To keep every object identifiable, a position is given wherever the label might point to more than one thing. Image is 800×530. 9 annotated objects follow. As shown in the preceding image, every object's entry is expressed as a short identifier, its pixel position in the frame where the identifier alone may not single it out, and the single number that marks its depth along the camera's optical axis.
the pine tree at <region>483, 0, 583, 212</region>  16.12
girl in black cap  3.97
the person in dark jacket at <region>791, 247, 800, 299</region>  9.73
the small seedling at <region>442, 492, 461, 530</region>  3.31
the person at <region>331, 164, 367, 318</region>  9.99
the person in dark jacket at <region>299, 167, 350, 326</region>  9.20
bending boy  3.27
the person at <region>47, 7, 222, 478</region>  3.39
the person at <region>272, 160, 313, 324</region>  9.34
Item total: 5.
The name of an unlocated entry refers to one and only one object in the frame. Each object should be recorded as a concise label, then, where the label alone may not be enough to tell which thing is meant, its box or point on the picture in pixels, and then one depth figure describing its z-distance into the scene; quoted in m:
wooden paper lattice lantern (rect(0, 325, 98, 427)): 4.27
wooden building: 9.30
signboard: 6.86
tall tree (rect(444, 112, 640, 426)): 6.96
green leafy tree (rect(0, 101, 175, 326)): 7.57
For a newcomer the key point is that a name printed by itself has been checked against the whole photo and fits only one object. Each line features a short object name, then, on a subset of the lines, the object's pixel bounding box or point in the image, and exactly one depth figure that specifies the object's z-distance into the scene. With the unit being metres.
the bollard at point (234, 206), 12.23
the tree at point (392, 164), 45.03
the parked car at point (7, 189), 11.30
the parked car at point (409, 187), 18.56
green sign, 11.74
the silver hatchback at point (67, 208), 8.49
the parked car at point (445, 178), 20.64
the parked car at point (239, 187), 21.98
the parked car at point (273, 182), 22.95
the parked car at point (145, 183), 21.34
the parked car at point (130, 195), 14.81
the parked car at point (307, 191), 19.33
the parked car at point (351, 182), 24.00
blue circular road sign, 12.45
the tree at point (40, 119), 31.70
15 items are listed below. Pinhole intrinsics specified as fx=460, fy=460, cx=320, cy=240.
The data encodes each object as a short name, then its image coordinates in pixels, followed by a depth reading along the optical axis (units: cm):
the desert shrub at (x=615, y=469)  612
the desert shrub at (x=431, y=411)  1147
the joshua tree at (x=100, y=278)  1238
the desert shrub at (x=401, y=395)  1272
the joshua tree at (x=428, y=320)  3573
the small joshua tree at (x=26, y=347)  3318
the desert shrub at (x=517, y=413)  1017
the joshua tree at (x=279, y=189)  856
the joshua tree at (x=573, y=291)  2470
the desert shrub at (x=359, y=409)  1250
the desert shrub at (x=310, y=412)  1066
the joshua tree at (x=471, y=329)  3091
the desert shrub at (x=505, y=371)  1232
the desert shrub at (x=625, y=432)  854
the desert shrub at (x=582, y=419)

**TASK ITEM:** For every line in the listing above that mentions the word "wooden", make a copy.

**SOLUTION:**
wooden paper lattice lantern (rect(0, 325, 98, 427)): 4.27
wooden building: 9.30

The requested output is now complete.